■ Listed records:
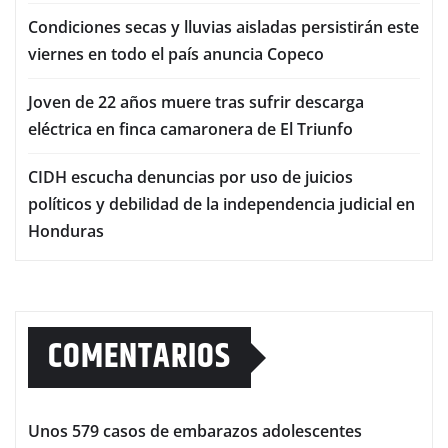
Condiciones secas y lluvias aisladas persistirán este
viernes en todo el país anuncia Copeco
Joven de 22 años muere tras sufrir descarga
eléctrica en finca camaronera de El Triunfo
CIDH escucha denuncias por uso de juicios
políticos y debilidad de la independencia judicial en
Honduras
COMENTARIOS
Unos 579 casos de embarazos adolescentes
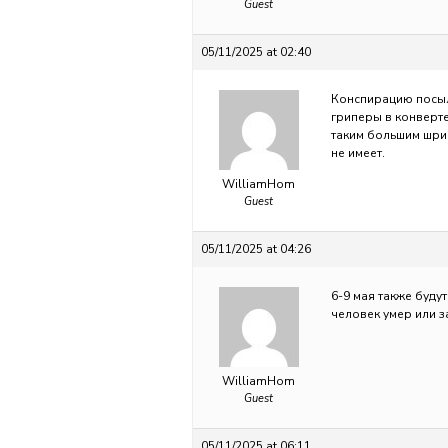
Guest
05/11/2025 at 02:40
Конспирацию посыло
гриперы в конверте
таким большим шриф
не имеет.
WilliamHom
Guest
05/11/2025 at 04:26
6-9 мая также будут
человек умер или з
WilliamHom
Guest
05/11/2025 at 06:11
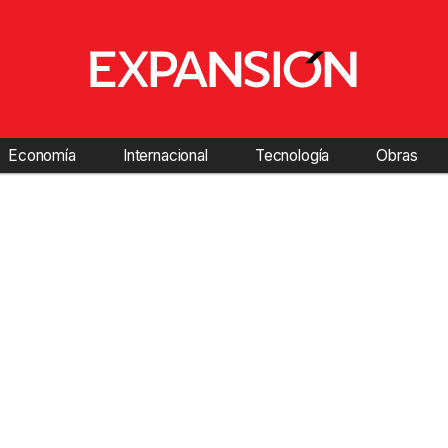
Economía
Internacional
Tecnología
Obras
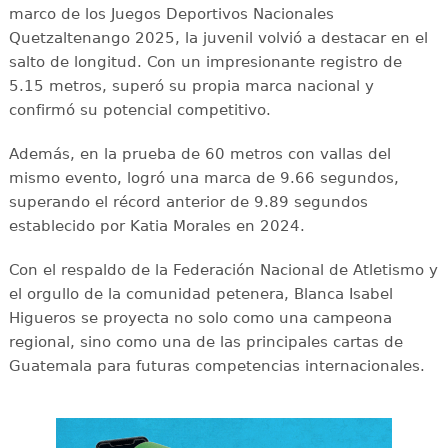
marco de los Juegos Deportivos Nacionales
Quetzaltenango 2025, la juvenil volvió a destacar en el
salto de longitud. Con un impresionante registro de
5.15 metros, superó su propia marca nacional y
confirmó su potencial competitivo.
Además, en la prueba de 60 metros con vallas del
mismo evento, logró una marca de 9.66 segundos,
superando el récord anterior de 9.89 segundos
establecido por Katia Morales en 2024.
Con el respaldo de la Federación Nacional de Atletismo y
el orgullo de la comunidad petenera, Blanca Isabel
Higueros se proyecta no solo como una campeona
regional, sino como una de las principales cartas de
Guatemala para futuras competencias internacionales.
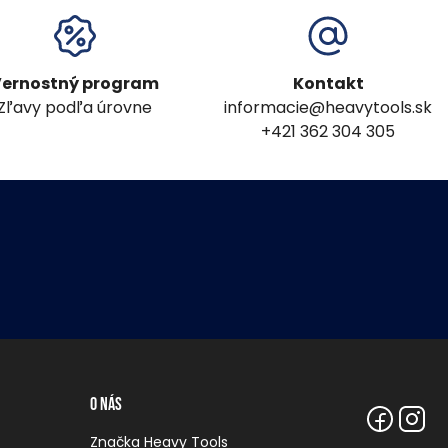
ernostný program
Kontakt
Zľavy podľa úrovne
informacie@heavytools.sk
+421 362 304 305
O nás
Značka Heavy Tools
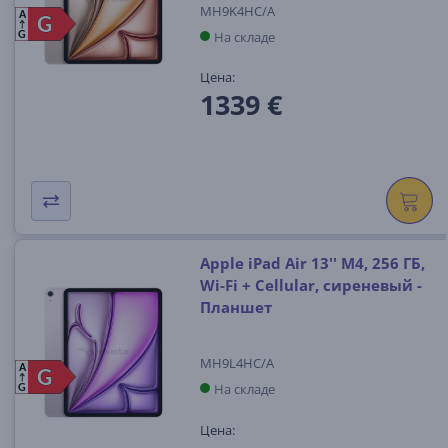
MH9K4HC/A
A
G
G
На складе
G
Цена:
1339 €
Apple iPad Air 13'' M4, 256 ГБ,
Wi-Fi + Cellular, сиреневый -
Планшет
MH9L4HC/A
A
G
G
На складе
G
Цена:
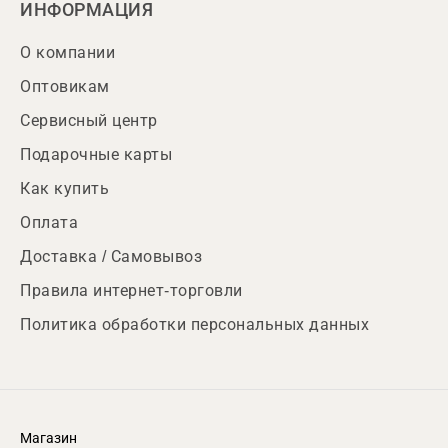
ИНФОРМАЦИЯ
О компании
Оптовикам
Сервисный центр
Подарочные карты
Как купить
Оплата
Доставка / Самовывоз
Правила интернет-торговли
Политика обработки персональных данных
Магазин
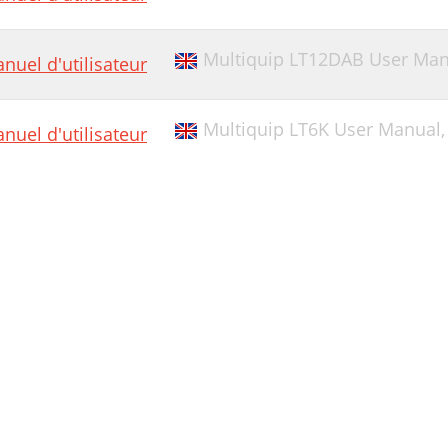
Multiquip LT12DAB User Man
nuel d'utilisateur
Multiquip LT6K User Manual
nuel d'utilisateur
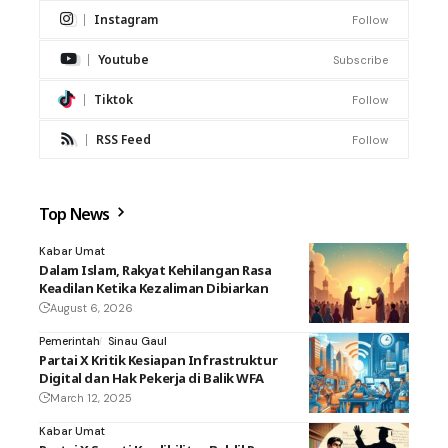
Instagram
Follow
Youtube
Subscribe
Tiktok
Follow
RSS Feed
Follow
Top News
Kabar Umat
Dalam Islam, Rakyat Kehilangan Rasa
Keadilan Ketika Kezaliman Dibiarkan
August 6, 2026
Pemerintah
Sinau Gaul
Partai X Kritik Kesiapan Infrastruktur
Digital dan Hak Pekerja di Balik WFA
March 12, 2025
Kabar Umat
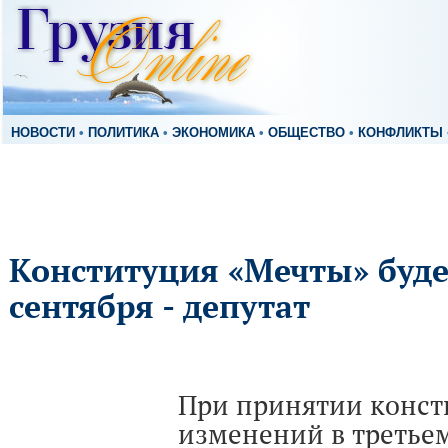
НОВОСТИ
•
ПОЛИТИКА
•
ЭКОНОМИКА
•
ОБЩЕСТВО
•
КОНФЛИКТЫ
Конституция «Мечты» буде
сентября - депутат
При принятии конс
изменений в третье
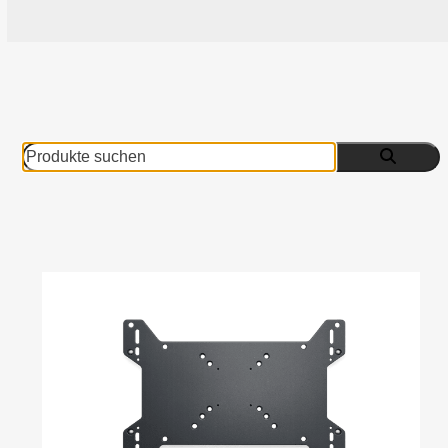
Produkte
suchen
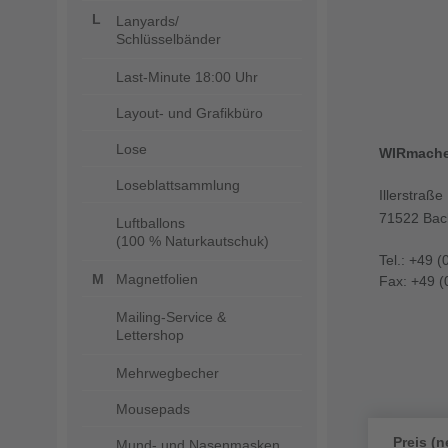
Lanyards/
Schlüsselbänder
Last-Minute 18:00 Uhr
Layout- und Grafikbüro
Lose
WIRmach
Loseblattsammlung
Illerstraße
71522 Bac
Luftballons
(100 % Naturkautschuk)
Tel.: +49 (
Magnetfolien
Fax: +49 (
Mailing-Service &
Lettershop
Mehrwegbecher
Mousepads
Preis (n
Mund- und Nasenmasken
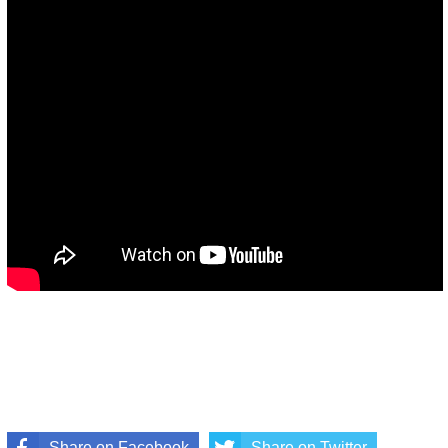
Share on Facebook
Share on Twitter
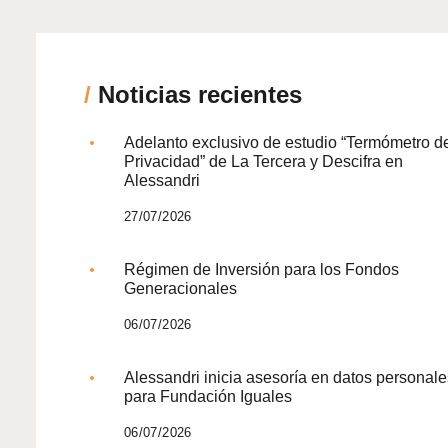
/
Noticias recientes
Adelanto exclusivo de estudio “Termómetro d
Privacidad” de La Tercera y Descifra en
Alessandri
27/07/2026
Régimen de Inversión para los Fondos
Generacionales
06/07/2026
Alessandri inicia asesoría en datos personale
para Fundación Iguales
06/07/2026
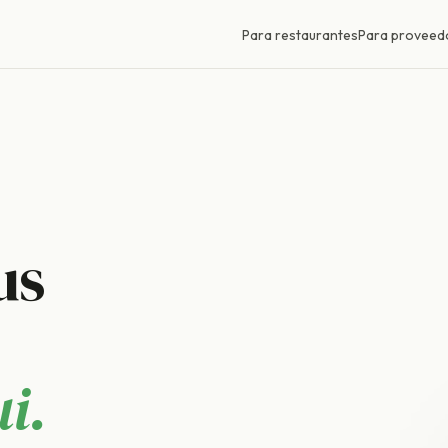
Para restaurantes
Para proveed
us
i.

■ What needs to be done: Using the data above, return every line that contains the string "Multiquip".

■ Response:
Multiquip LT12DAB User Man
Multiquip LT6K User Manual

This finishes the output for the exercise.